Snowflake isn't local, you have to pay for cloud ... Airflow is Airflow, complexity, steep learning curve, there is a whole industry trying to be as/more powerful than Airflow with less complexity and cleaner integration with modern things you might want to do like k8s, although of course Airflow is still super popular and powerful.
the Dagster folks have some comparisons, of course there are popular modern alternatives other than Dagster
Far more helpful to me than these essays on the benefits of a particular paradigm is a simple, minimal example in a repo that I can dig into and explore.
It just seems like one choice, among many. The dagster-dbt library in particular seems like a slightly pointless wrapper around the dbt cli and the json artifacts it creates. I've been using airflow and astronomer-cosmos which is not perfect but I didn't enjoy using dagster last time I tried.
We (Aleksandar and Georg) want to share our new blog post on: "Dagster, dbt, DuckDB as new local MDS" here.
It re-introduces the local environment to enhance the developer productivity for data pipelines by bringing back software engineering best practices.
We suggest that PaaS platforms should become an implementation detail and refine the new local stack with great a data consumer experience by combining the best of both worlds.
Hey Georg, thanks for posting. I've been working on building a thing with almost the same stack lately and the Dagster integration is my next large-ish step. In the last couple weeks I've kicked around Duck and Clickhouse for the backend. It's been a lot of fun. Ultimately I'd like something that can be run locally or easily installed and run on a PaaS.

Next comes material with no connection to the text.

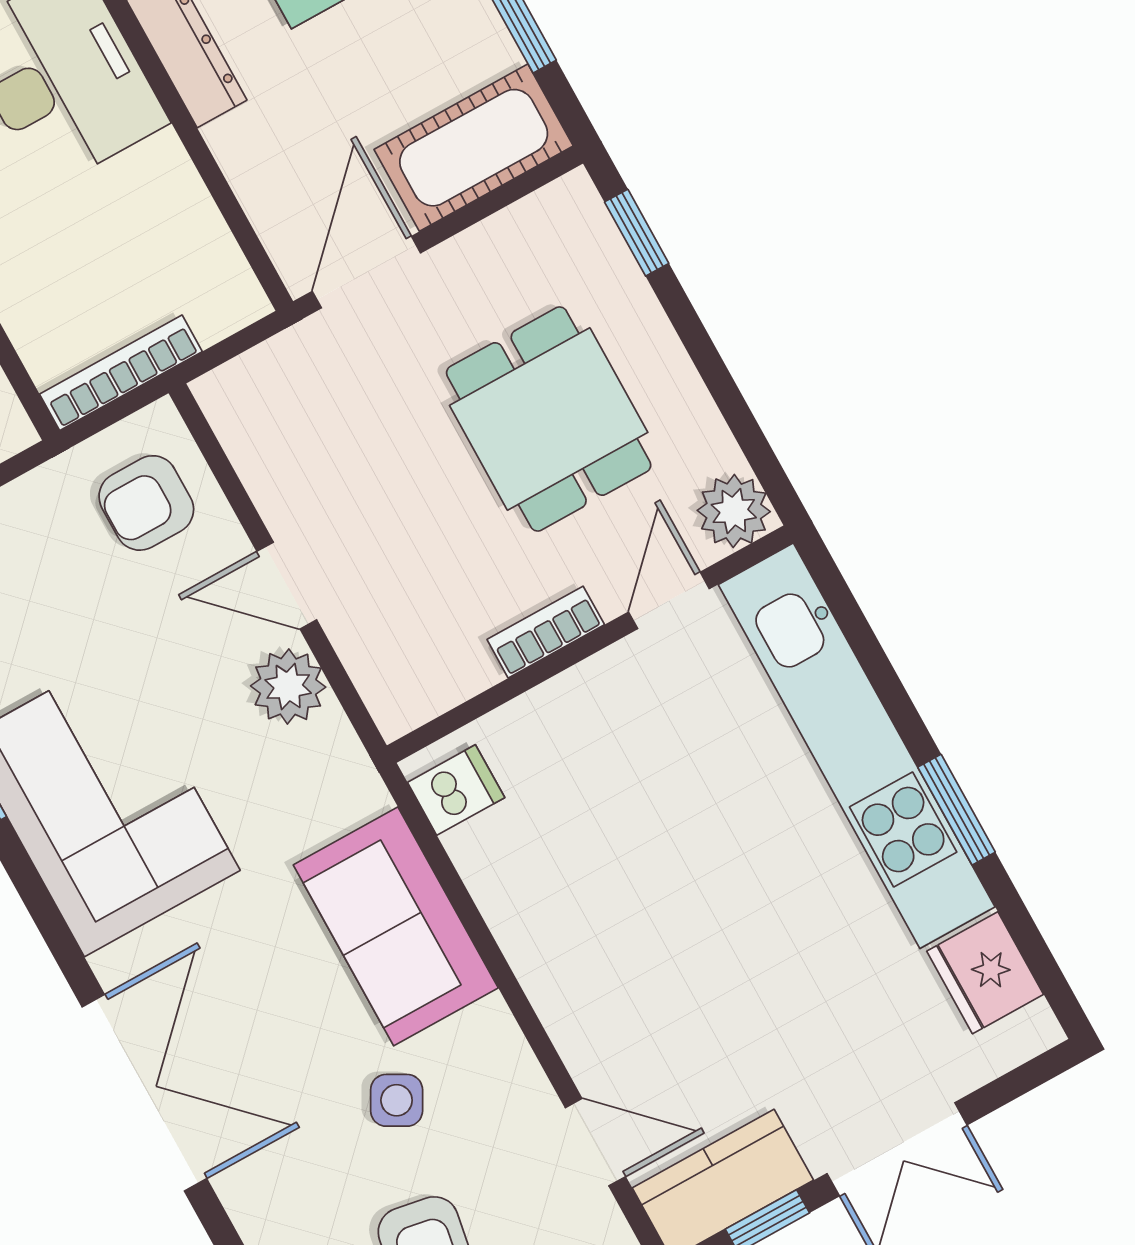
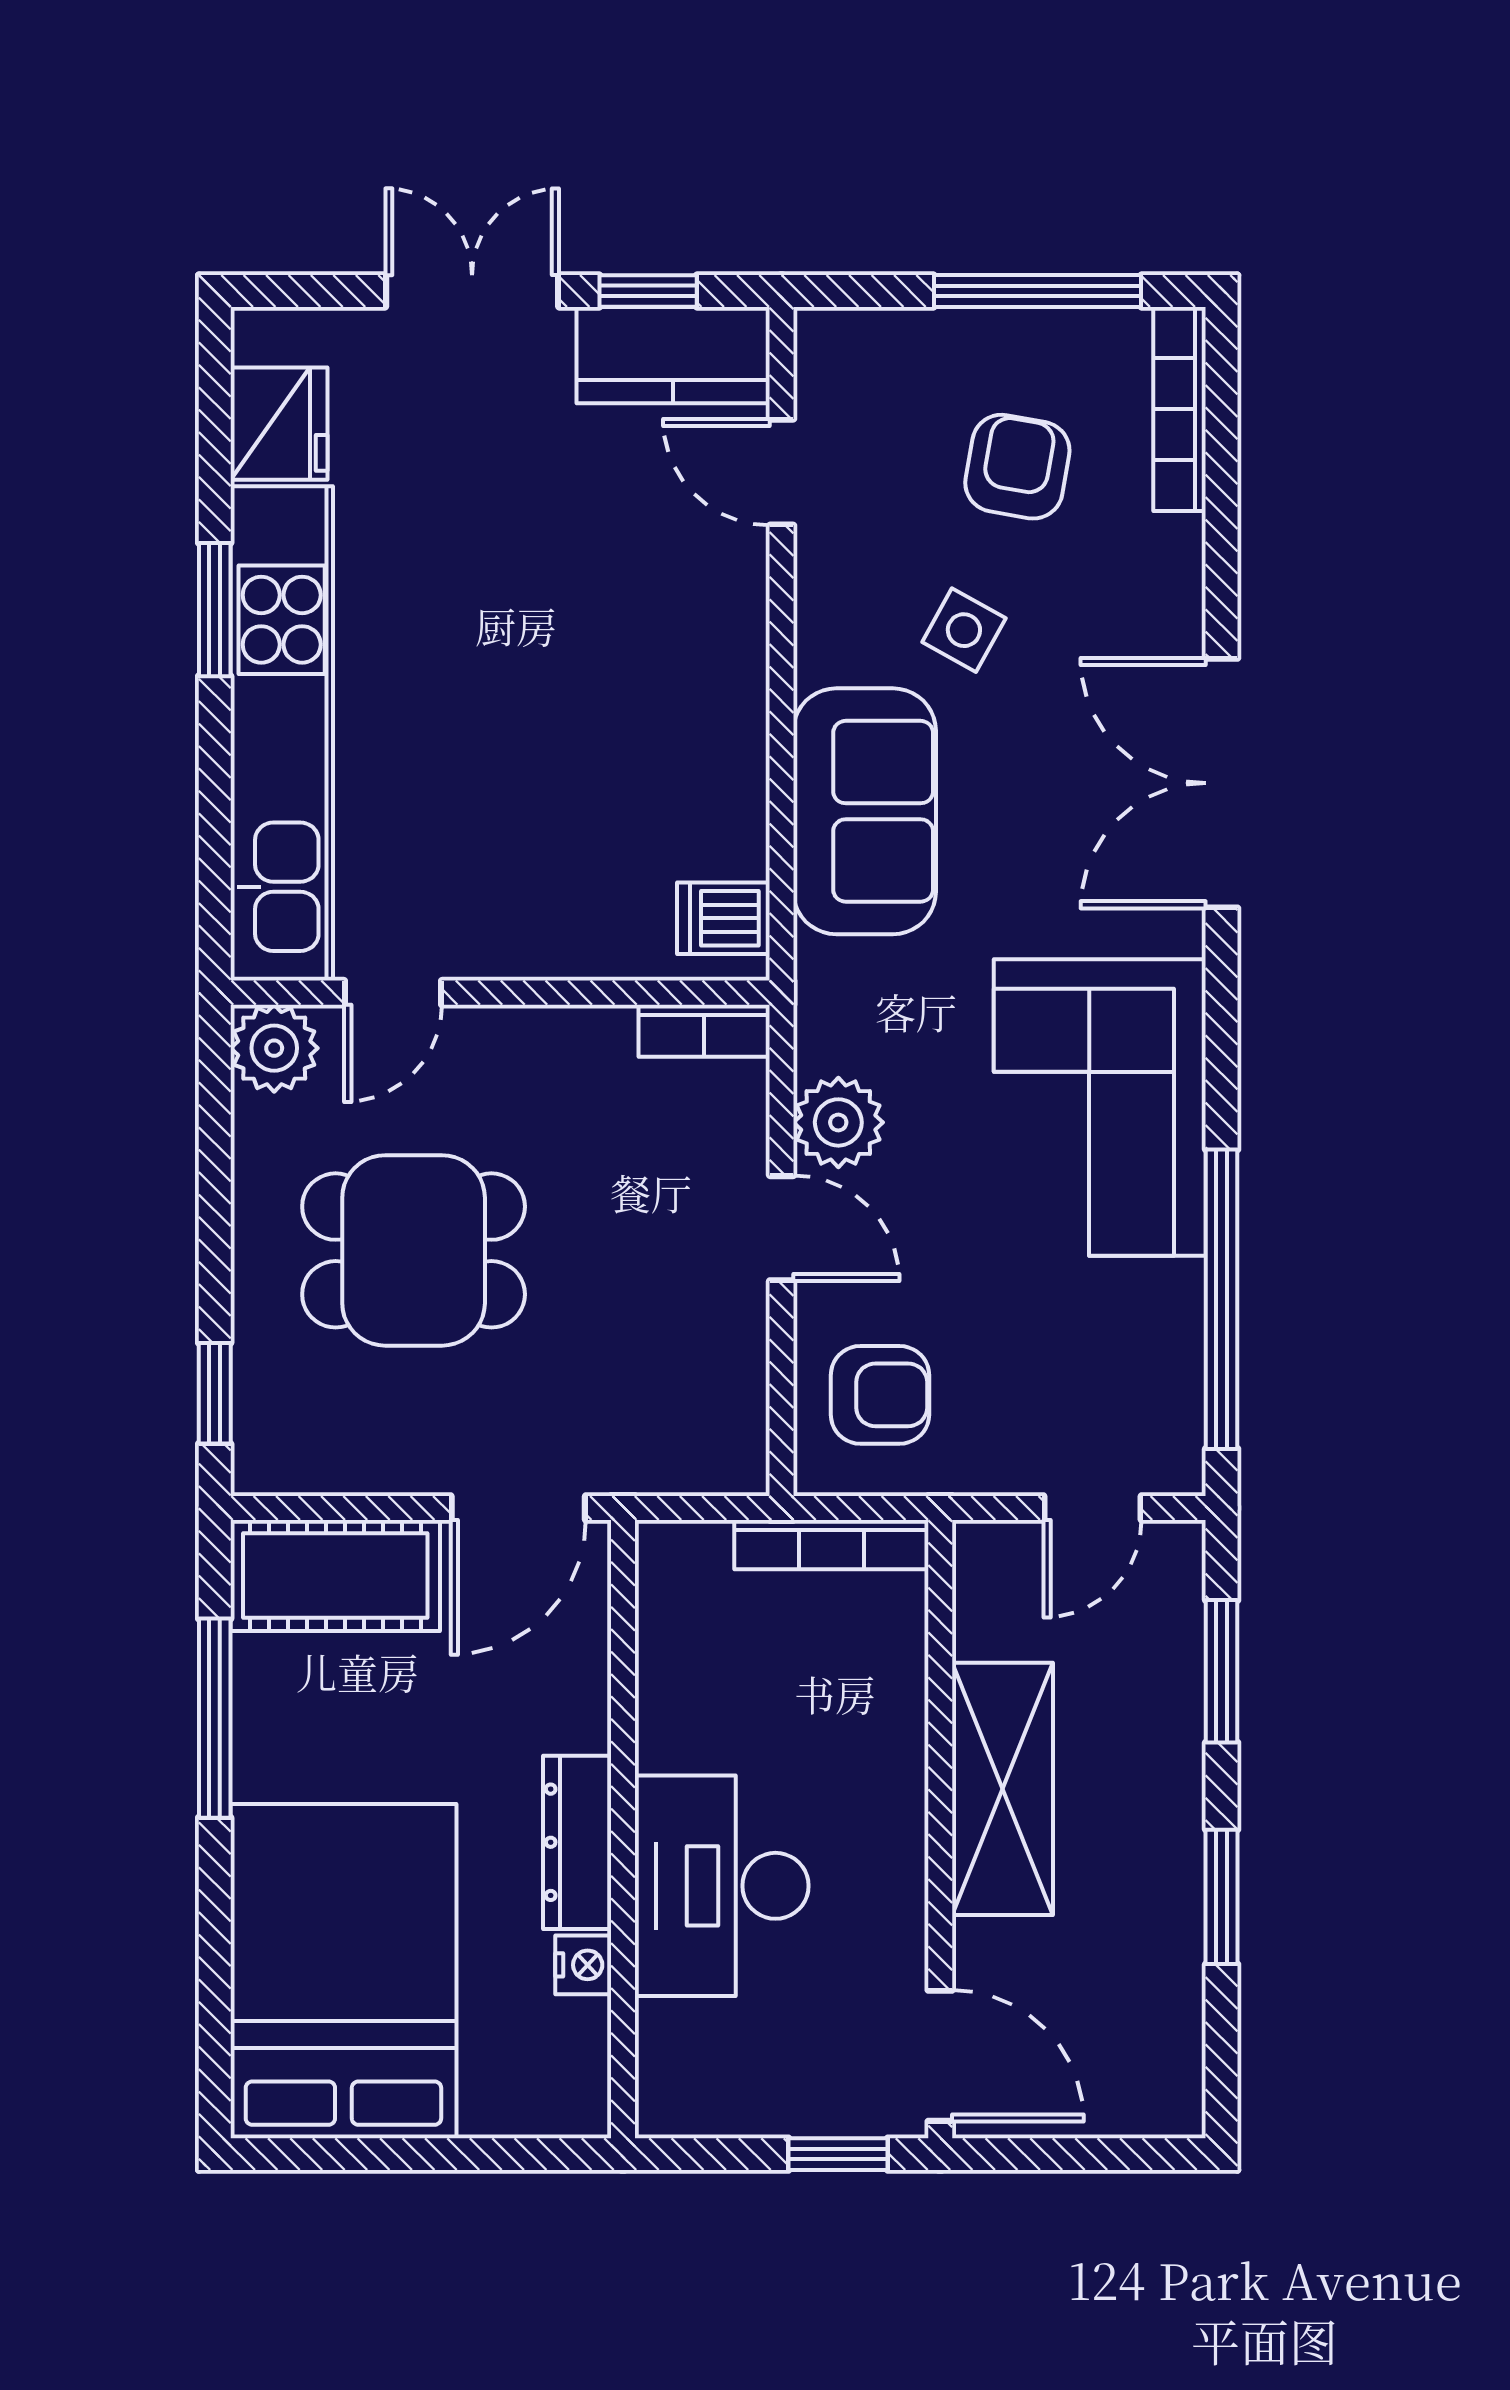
dining table: (549, 419) -> (414, 1250), turned 90
bookcase: (546, 632) -> (704, 1031), moved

The only trick with local is that data sets of any appreciable size take ages to pull down, at least here in the US with our terrible internet (in the average Italian mountain village this would probably work great).
Well local can mean your laptop. But could mean your local server. However, it can also mean a VM on your cloud provider of choice colocated to the object store.
In such a case the network transfer (for many cases) can be almost irrelevant - at least for up to medium-ish sized datasets.
I use DuckDB, it's a great piece of tech. Only way I could figure out how to use it though was to read the source (found a few interesting bugs while doing so as well)
As the other poster mentioned, DBT is an open core product and I'm not sure how you'd use the cloud service on a local DB install anyway. Airflow and DBT don't really do the same things anyway.
DBT is open source and can be used entirely for free. They sell a hosted version.
Also DBT and Airflow are different tools, aimed at solving completely different problems. The Airflow competitor in this article is Dagster, which is also open source.
1. Usually, you want to run some warehouse all the time. Bring their data through ETL, run transformation, and report. This goes against the local environment. Ideally, I would love a cloud warehouse, which each engineer could easily fork to their laptop.
2. Almost all companies already have some data setup. The migration path is very unclear. Most likely, this is a secondary system for the majority of companies. Ideally, I would love to describe how I can use it along big platforms (e.g. BigQuery or Snowflake).